Time for Islamic Iran to return to world stage

Despite continuing politicking, now predominantly between the US and allies worried about its increasingly aggressive and destructive behaviour, America’s eventual occupation of Iraq seems inevitable. Several reasons for the US’s plans are known: control of Iraq’s oil reserves; revenge for Saddam’s defiance in the last 12 years; Bush junior’s desire to complete his father’s work; the establishment of an alternative regional puppet in case the Saudis fall; and the need for results in its “war against terror”.

There is, however, another reason that has received little attention: the intensification of the US’s long-standing campaign to contain and ultimately destroy the Islamic State of Iran. Iran has been central to the US’s Middle East policy since the Islamic Revolution in 1979, which destroyed the myth of the West’s unchallenged global hegemony, and inspired the global Islamic movement. Indeed, it is hardly an overstatement to suggest that the need to limit Iran’s influence, and ensure that its model is not repeated in other Muslim countries, has been at the heart of the US’s policies, including its occupation of the Arabian peninsula on the pretext of liberating Kuwait and containing Saddam.

This month Muslims around the world marked the 24th anniversary of the Revolution. During this time, the existence of an Islamic state has become taken for granted. In its early years the US maintained an intense and high-profile war against it, until it became clear that Islamic Iran could withstand both military invasion and intense propaganda and ideological warfare.

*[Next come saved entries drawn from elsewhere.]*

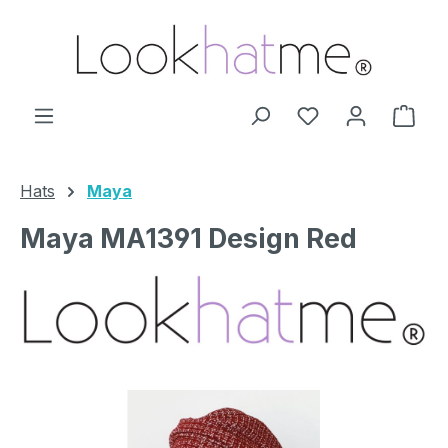
Skip to main content
You have 0 wishl
Shop
Hats
Maya
Maya MA1391 Design Red
Skip image gallery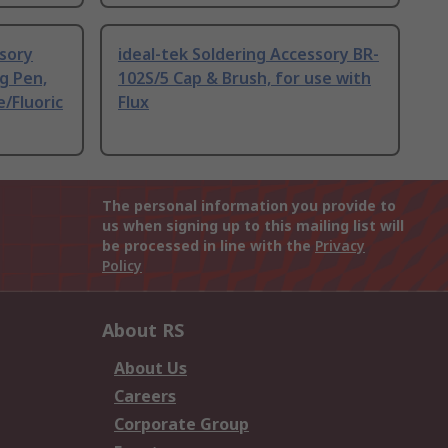
ssory
ideal-tek Soldering Accessory BR-
g Pen,
102S/5 Cap & Brush, for use with
e/Fluoric
Flux
The personal information you provide to
us when signing up to this mailing list will
be processed in line with the
Privacy
Policy
About RS
About Us
Careers
Corporate Group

So the US sat back and predicted that Islamic Iran would collapse after the death of Imam Khomeini, or because of massive internal opposition to “clerical despotism.” Instead, Iran became proof of the possibility of establishing a modern, vibrant, progressive political society on the basis of Islamic principles, and proof of the falsehood of Western assertions that any Islamic state must be as backward, reactionary and repressive as the Wahhabi state in the Arabian peninsula or the Taliban in Afghanistan, and that being Western is the only way of being modern. The result is that, despite all the US’s machinations, Iran remains the one truly independent state in the Muslim world, and is recognised and respected as such by Muslims and non-Muslims.

From the outset Iran faced many challenges: the external challenges of survival in a world dominated by institutionalised kufr, and leadership of a global Islamic movement consisting largely of underground movements; the internal ones of rebuilding a country ravaged by exploitation, and of developing a working modern Islamic system, in what are far from laboratory conditions. Errors of judgement, understanding, strategy and policy were inevitable. Last month Muslims were shocked to see President Khatami as guest of honour at India’s Republic Day celebrations; having to deal with unpleasant regimes is an unescapable political reality, but sharing in their triumphalist national celebrations is going too far. Iran’s foreign ministry has been prone to such errors of judgement, perhaps because their perspective is skewed by having to play diplomatic games. Ayatullah Sayyid Ali Khamenei’s message to the hujjaj confirms that the leadership of Islamic Iran maintains a clear vision of the state of the world, but Iran’s position is weakened by such gaffes.

At a time when the global hegemony is preparing for another attack on it, Iran must realize that its best allies are not foreign powers with ulterior motives, but the Islamic movements that continue to see Iran, despite all its faults, as the leading edge of the Islamic movement, at a time when younger, hotter-headed parts of the movement have been manipulated into positions and actions that weaken the movement and to provide our enemies with excuses to attack us. The US’s aggressive unilateralism in recent months has sharpened opposition to its hegemony, among Muslims and non-Muslims alike. But the Islamic movement is the only movement with an established record of opposing the US and offering non-Western societies an alternative to subservience to Western rule.

Islamic Iran must now take a clear and principled stand at the forefront of this global movement of resistance, both as de facto leader of the Ummah, and as its own best protection against the US’s designs. Islamic Iran’s next great challenge and test is approaching; it can afford neither to be diffident in its response, nor to permit elements within it to make the mistakes they have made before.

Mr. Iqbal Siddiqui is Editor of Crescent International and Research Fellow at the Institute of Islamic Contemporary Thought.